I couldn’t stop—and wouldn’t stop: The objective was to epicure all the way to Turkey Day, eating the best Sac has to offer, as per the ultimate Thanksgiving gluttonfest, or what I’m in retrospect coining as Frontload 2009.
What is frontloading, you ask? Well, the term traditionally is applied to accounting trickery or political shenanigans, as in bookkeepers shifting deductions or states moving up primary election dates.
But frontloading also can be applied to things like baseball games, as in “We frontloaded with Coors Light in the parking lot before stumbling into Raley Field to watch the River Cats.”
Make sense?
Anyway, Frontload 2009 started on Friday night at Lalo’s and continued Saturday night with another Sac staple: Zelda’s spinoccoli deep-dish pizza. Zelda’s longstanding pie maker Ed Poste was working this evening; he once explained to me that spinoccoli was one of the original Chicago pie recipes that Zelda Breslin brought to Sac. Some people like to add tomato sauce, but the pie traditionally is served without. The broccoli, feta chunks and cheese-on-the-bottom approach prevails sans sauce supreme.
But no foodie bender would be complete without dim sum. And so, Sunday morning found me on 65th Street and Stockton Boulevard at Asian Pearl 2009, south Sac’s newest and most-striking dim-sum palace.

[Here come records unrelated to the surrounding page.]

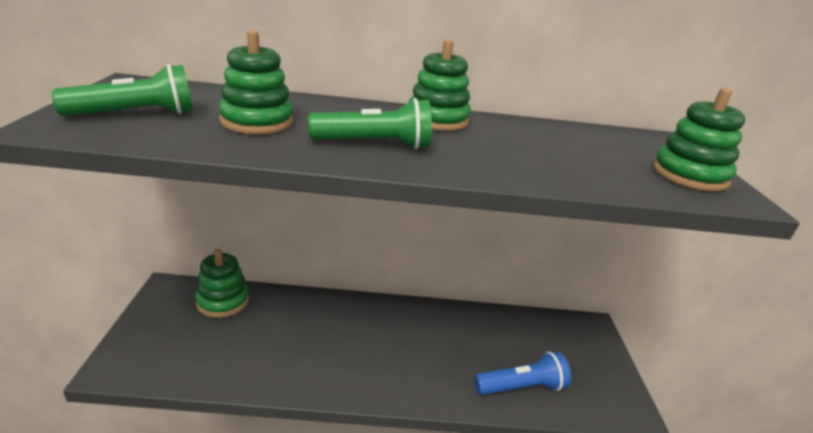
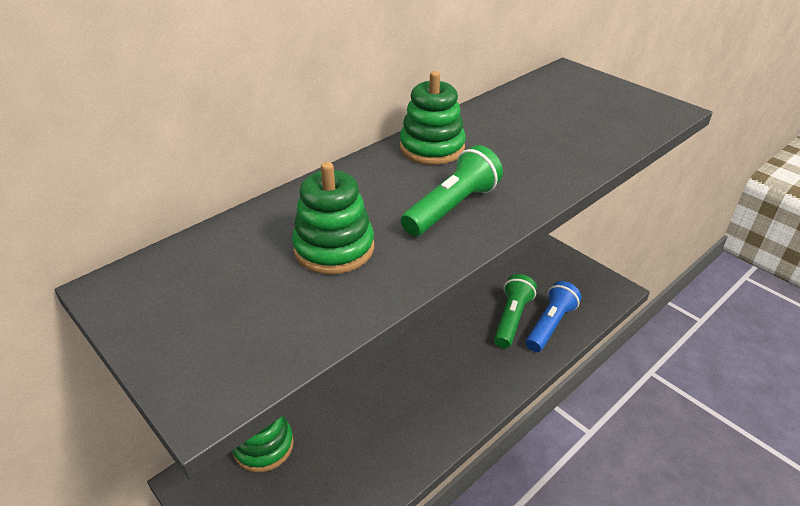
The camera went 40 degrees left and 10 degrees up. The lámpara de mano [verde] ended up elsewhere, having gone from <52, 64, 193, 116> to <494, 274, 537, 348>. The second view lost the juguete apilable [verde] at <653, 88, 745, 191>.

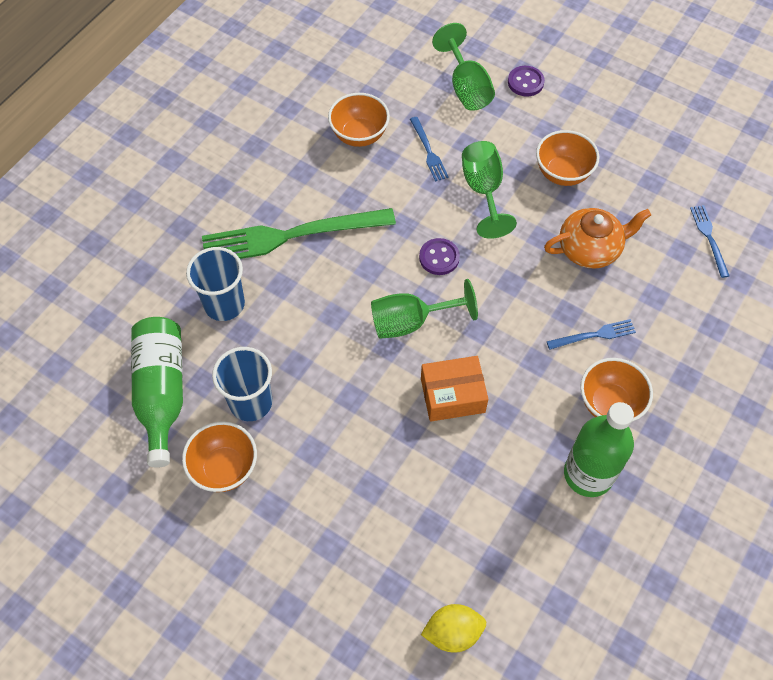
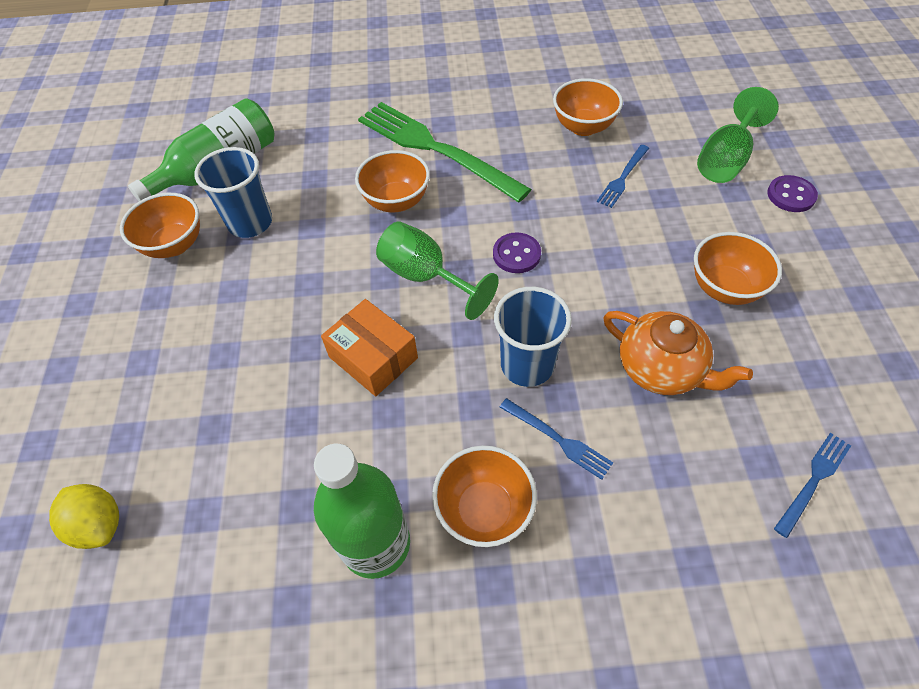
The camera went 55 degrees right and 5 degrees down. The second view lost the copa [verde] at <462, 141, 517, 239>. The vaso [azul] ended up elsewhere, having gone from <186, 247, 245, 321> to <494, 287, 572, 387>. The second view gained the cuenco [naranja] at <355, 150, 430, 212>.

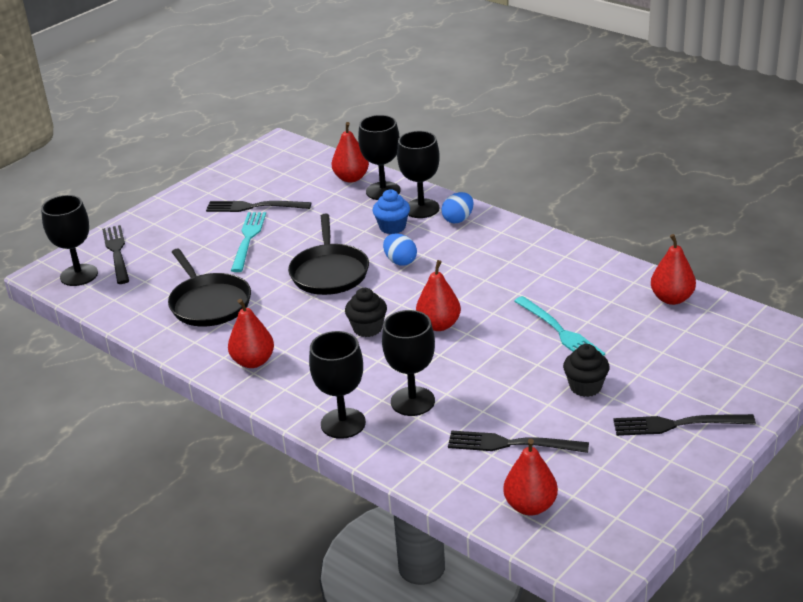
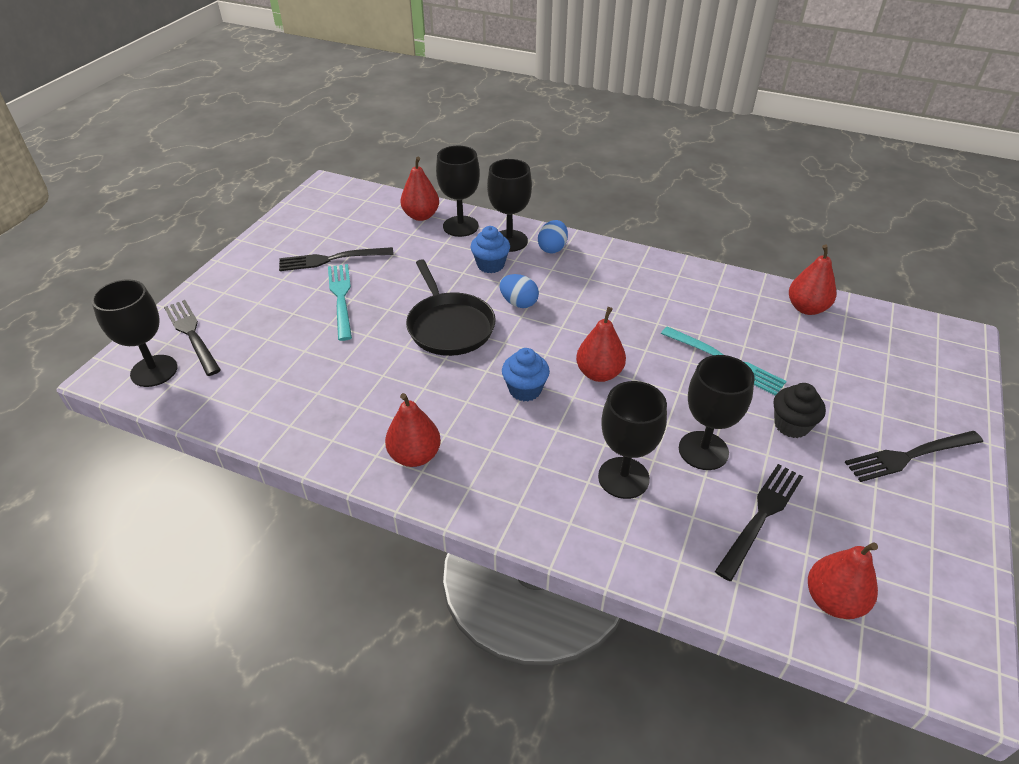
The camera went 20 degrees left and 10 degrees up. The second view lost the sartén [negro] at <168, 248, 251, 327>. What was the magdalena [negro] at <345, 288, 387, 337> turned into the magdalena [azul] at <502, 348, 550, 401>. The copa [negro] ended up elsewhere, having gone from <309, 331, 366, 439> to <679, 355, 755, 470>. The tenedor [negro] at <448, 430, 589, 453> ended up facing another way, 135 degrees clockwise from before.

Asian Pearl 2009 seats close to 400 people—and all the seats were filled this past Sunday at 11:30 a.m. Parties of 13 were the norm, mostly Asian families, some likely three generations seated around one table: sons and daughters, moms and dads, grandmas and grandpas.

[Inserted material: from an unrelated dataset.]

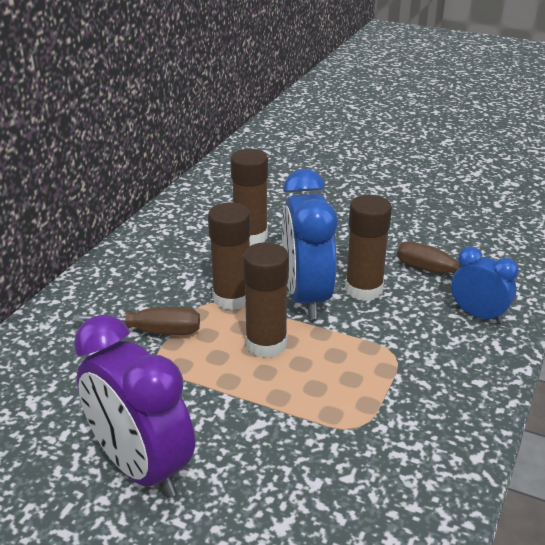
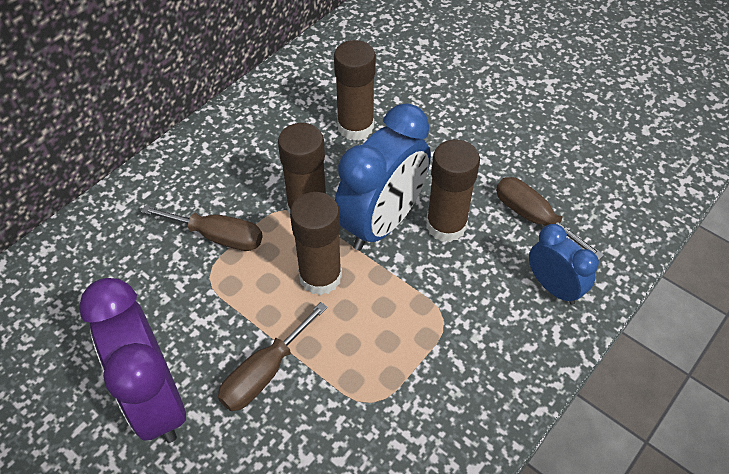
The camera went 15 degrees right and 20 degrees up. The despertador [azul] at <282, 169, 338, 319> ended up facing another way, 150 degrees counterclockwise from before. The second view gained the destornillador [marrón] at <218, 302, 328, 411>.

How often do you see middle-class white America chowing family-style at Denny’s?
A.P. ’09 serves Hong Kong-style Cantonese food in addition to dim sum, but the sum of all parts is the dim, which is not for the faint of culinary heart. Servers usher carts up and down the palace’s aisles, featuring fried squid, ducks with the skin and all sorts of dumplings. The highlights? Perfectly steamed long stalks of Chinese broccoli with delicate florets, dressed with a savory oyster sauce; and, of course, my fav: cha siu bao, or steamed cue-ball-sized buns filled with barbecue-flavored pork.
I ate a ton, but the only choking during Frontload ’09 was courtesy of the Cincinnati Bengals.
The spree ended Sunday night with seconds of beef Bourgogne at mom’s, which, like a barbiturate, induced an unprecedented and mighty food coma. Still, it was a legendary feast, although next year I’ll probably forgo Frontload 2010 and fast. This kind of unbridled gluttony does little for the waist—or Western guilt.